Since the stage I is the prevalent stage I suggest to include the types of surgery , the complications and propaedeutic evaluations. It would be interesting to establish the predictors of 5-year survival in the early stages

I suggest to  discuss about functional and clinical evaluations of patients undergoing surgery . 

I suggest to include the following manuscript for the discussion

J Int Med Res. 2022 Jun;50(6):3000605221094531. 

Author Response

Reviewer 5 – Comments

Response

 

We would like to thank the reviewer for their comments and suggested clarifications.

The criteria for inclusion and exclusion of patients should be better clarified separately.

 

The following additional wording has been added to lines 119–120 to clarify the exclusion criteria for the study:

Patients with missing data on age at diagnosis or sex were excluded.

 

Were intermediate histotypes such as adenosquamous considered?

 

These data were not available in the registry for inclusion in the study.

Since the stage I is the prevalent stage I suggest to include the types of surgery, the complications and propaedeutic evaluations. It would be interesting to establish the predictors of 5-year survival in the early stages.

 

These data were not available in the registry for inclusion in the study.

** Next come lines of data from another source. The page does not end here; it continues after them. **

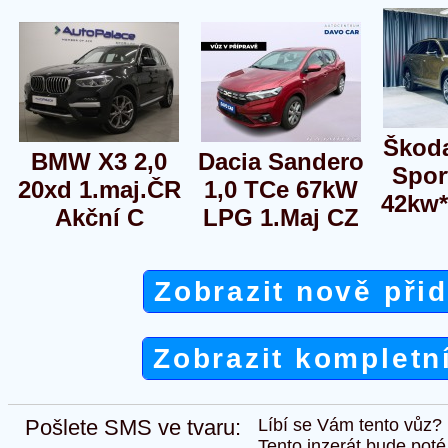
Škod
BMW X3 2,0
Dacia Sandero
Spor
20xd 1.maj.ČR
1,0 TCe 67kW
42kw
Akční C
LPG 1.Maj CZ
Zobrazit nově při
Zobrazit kompletn
Pošlete SMS ve tvaru:
Líbí se Vám tento vůz?
Tento inzerát bude pot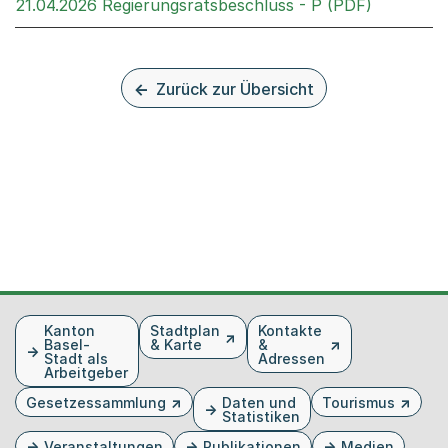
Externer 
21.04.2026 Regierungsratsbeschluss - P (PDF)
Zurück zur Übersicht
Fusszeile
Kanton
Stadtplan
Kontakte
Basel-
& Karte
&
Stadt als
Adressen
Arbeitgeber
Gesetzessammlung
Daten und
Tourismus
Statistiken
Veranstaltungen
Publikationen
Medien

I suggest to discuss about functional and clinical evaluations of patients undergoing surgery.

 

We would like to thank the reviewer for this comment; however, as this is a retrospective study of data collected in the NLCR we unfortunately do not have detailed information on functional and clinical evaluations of patients made by clinicians at the time. The results therefore represent a historical view of treatment patterns and the associated patient outcomes over a defined period of time.

 

I suggest to include the following manuscript for the discussion: J Int Med Res. 2022 Jun;50(6):3000605221094531. 

 

We would like to thank the reviewer for the manuscript recommendation. As the focus of the Pezzuto et al. publication is a targeted study of the variables associated with post-surgery respiratory failure, the content appears to be more specific than the results presented in our paper. We unfortunately do not have the appropriate available data in the NLCR to provide a meaningful discussion of these results in this context and have therefore not included the publication in the discussion.